Affirmer que ce monde fait naufrage et qu’une poignée d’entre nous se bâffrent sur ses décombres ne relève pas du complotisme, mais d’une évidente lucidité de la part des peuples abandonnés à leur sort dans un monde organisé par et pour le profit, au mépris de la viabilité de la planète et de la survie de sa biodiversité. Crier aux loups face aux complotistes, c’est s’efforcer de fermer les yeux, se boucher le nez et les oreilles face à ce qui nous arrive. D’ailleurs, ce sont souvent les mêmes qui s’indignent face aux complotistes et qui s’empressent de fustiger le « catastrophisme » de Greta Thunberg et de la « nouvelle religion écologiste ». Dénigrer et disqualifier les théories du complot, c’est aussi dénier aux masses leur dernière liberté. Celle de chercher à comprendre et exprimer ce qui nous arrive en identifiant, non pas ceux qui tirent les ficelles, mais ceux qui nouent les fils et roulent la pelote. La pelote, c’est justement cette chose qui ne cesse de grandir tandis qu’elle enroule les fils de la confusion globalisée, qui protège l’exploitation globalisée et prépare un désastre global. Appelez-la croissance, productivisme, Gafam, Capital, ou profit. C’est elle qu’il faut arrêter, pas ceux qui tentent de la dénoncent ou de la combattre, serait-ce maladroitement.

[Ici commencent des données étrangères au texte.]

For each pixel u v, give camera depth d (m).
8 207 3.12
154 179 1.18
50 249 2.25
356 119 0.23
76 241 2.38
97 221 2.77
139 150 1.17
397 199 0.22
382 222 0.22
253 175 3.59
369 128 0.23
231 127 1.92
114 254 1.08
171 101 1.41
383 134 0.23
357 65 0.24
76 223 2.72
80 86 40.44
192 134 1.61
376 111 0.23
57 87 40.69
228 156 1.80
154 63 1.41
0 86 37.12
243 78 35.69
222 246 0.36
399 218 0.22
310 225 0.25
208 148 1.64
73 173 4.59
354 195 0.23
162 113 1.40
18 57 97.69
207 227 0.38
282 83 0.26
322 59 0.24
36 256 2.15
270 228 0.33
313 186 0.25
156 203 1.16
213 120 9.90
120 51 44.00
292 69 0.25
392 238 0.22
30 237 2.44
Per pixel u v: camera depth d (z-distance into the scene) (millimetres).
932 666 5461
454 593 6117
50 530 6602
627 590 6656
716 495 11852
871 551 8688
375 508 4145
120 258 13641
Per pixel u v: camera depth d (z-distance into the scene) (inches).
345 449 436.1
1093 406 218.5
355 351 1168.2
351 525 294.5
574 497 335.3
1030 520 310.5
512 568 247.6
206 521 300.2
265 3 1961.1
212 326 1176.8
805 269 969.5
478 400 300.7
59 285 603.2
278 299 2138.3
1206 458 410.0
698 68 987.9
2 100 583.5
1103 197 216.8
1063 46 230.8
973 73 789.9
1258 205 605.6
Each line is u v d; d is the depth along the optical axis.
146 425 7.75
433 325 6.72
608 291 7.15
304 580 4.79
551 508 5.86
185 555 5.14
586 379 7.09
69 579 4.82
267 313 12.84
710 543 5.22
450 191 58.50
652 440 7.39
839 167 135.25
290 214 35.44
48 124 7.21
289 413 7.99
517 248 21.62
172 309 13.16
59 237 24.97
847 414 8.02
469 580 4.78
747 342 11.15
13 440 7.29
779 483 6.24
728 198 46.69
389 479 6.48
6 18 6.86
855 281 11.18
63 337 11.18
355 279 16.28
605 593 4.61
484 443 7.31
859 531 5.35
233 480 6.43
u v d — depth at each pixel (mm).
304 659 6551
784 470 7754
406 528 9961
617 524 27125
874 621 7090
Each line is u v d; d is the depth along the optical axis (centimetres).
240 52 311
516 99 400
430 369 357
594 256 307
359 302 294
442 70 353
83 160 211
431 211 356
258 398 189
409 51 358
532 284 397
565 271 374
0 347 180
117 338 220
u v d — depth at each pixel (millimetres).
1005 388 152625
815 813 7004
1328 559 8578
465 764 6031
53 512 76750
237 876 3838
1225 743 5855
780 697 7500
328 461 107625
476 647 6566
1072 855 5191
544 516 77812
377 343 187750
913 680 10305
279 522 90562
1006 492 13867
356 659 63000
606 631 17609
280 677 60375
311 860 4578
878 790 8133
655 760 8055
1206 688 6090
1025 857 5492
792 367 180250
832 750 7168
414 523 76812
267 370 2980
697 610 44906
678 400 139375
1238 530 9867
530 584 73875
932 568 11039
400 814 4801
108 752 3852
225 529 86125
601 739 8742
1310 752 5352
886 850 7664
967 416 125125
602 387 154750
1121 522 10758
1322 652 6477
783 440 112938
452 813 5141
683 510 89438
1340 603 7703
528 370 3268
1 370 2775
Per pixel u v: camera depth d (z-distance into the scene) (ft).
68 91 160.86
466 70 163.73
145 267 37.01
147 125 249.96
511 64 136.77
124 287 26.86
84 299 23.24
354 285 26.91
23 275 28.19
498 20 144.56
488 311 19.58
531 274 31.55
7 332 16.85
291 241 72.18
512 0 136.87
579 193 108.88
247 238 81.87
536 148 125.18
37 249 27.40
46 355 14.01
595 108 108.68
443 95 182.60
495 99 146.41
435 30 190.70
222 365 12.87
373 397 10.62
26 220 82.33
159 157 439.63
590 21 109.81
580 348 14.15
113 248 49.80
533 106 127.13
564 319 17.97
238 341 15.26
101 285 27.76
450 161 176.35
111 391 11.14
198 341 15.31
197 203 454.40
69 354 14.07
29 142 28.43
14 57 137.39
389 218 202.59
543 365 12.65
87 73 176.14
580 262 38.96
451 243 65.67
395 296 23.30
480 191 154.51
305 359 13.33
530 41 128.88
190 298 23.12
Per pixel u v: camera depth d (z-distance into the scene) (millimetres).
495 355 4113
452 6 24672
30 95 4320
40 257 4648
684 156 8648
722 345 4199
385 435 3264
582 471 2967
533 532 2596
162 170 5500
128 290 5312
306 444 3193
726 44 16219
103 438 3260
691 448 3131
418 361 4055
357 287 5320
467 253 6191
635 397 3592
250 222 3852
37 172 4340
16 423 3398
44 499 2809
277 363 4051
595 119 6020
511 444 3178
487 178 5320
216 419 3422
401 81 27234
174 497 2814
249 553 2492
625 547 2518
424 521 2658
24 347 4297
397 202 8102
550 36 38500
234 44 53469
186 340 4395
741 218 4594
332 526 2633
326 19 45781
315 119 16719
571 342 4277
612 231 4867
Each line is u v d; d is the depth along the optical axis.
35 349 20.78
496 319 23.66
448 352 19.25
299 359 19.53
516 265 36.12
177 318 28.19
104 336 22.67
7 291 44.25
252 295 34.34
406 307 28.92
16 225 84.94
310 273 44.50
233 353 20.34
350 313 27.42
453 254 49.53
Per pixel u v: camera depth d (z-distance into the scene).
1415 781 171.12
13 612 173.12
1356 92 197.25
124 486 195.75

La convergence d’intérêts et de puissances qui fait la guerre aux habitants de la terre mérite une intelligibilité qui nous mette en capacité de résister collectivement et de déjouer les récits dominants de la mondialisation. Le complotisme est peut-être ce type d’arme, l’une des dernières armes de défense de la démocratie. La meilleure preuve en est sans doute que l’accusation de complotisme est brandie à chaque fois qu’émerge un discours dont la simplicité est susceptible de pointer du doigt et de mettre en danger la machine néolibérale.